Yes we had fun. Extremely nice for Julie and Mike to open up their homes. Loved the turkeys!

Too bad more couldn't make it but I did bring home a case of wine. Thanks


----------



## Runningwolf (Nov 27, 2011)

djrockinsteve said:


> Yes we had fun. Extremely nice for Julie and Mike to open up their homes. Loved the turkeys!



Not very nice to call them TURKEYS after they opened their house up to you.


----------



## almargita (Nov 27, 2011)

Only Dan would think of this.............

Al


----------



## djrockinsteve (Nov 27, 2011)

Runningwolf said:


> Not very nice to call them TURKEYS after they opened their house up to you.

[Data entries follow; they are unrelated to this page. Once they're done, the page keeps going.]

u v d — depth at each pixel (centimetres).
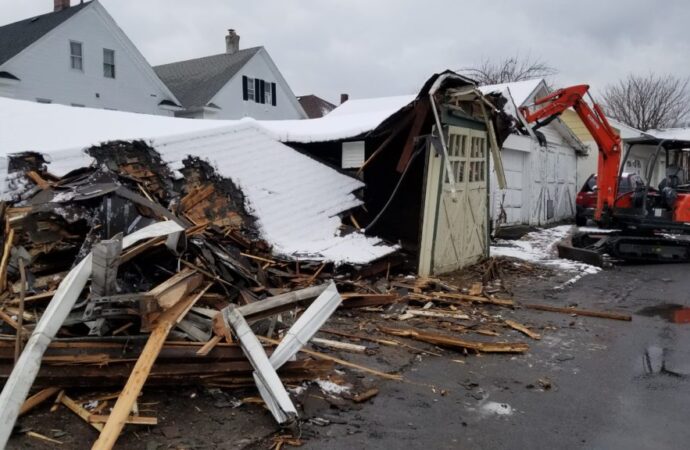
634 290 906
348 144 1044
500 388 489
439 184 900
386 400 451
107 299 387
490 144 1059
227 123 988
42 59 2064
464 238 1010
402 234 966
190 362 414
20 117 841
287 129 1066
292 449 364
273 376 399
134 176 707
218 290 526
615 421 427
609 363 561
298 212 873
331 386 461
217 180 806
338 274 769
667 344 625
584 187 1794
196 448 353
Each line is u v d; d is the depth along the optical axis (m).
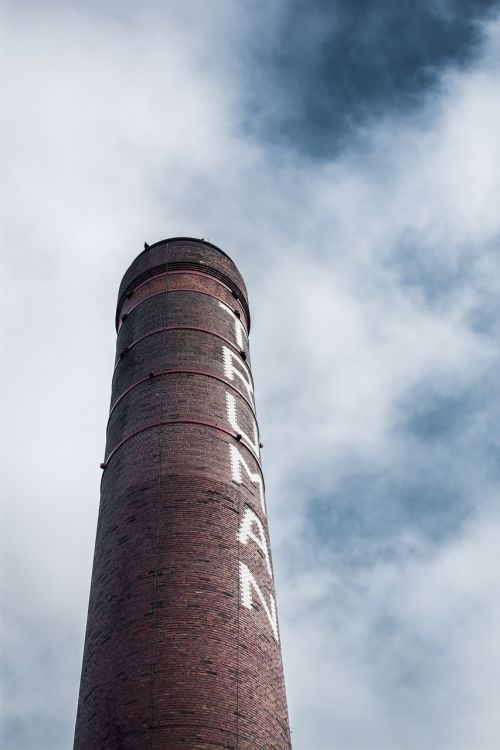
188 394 29.77
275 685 23.62
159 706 20.92
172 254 36.06
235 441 29.30
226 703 21.45
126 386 31.33
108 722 21.31
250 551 26.06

Yea and their feathers were all up too.


----------



## Julie (Nov 27, 2011)

Oh Dan, only you would come up with that. And Steve you are right their feathers were all up,


----------



## Runningwolf (Nov 27, 2011)

So Steve ruffled your feathers?


----------



## Julie (Nov 27, 2011)

Oh Dan you can't ask quesitons that went on here, you know how it goes, what goes on at the party stays at the party,


----------



## ffemt128 (Nov 28, 2011)

Bummed we had to miss it. MIL was over for the weekend since SIL went to see her inlaws in Cleveland. I ended up working 14 hours on Saturday so even if MIL wasn't available, I likely would not have been able to make it. Sounds like a good time was had by all.


----------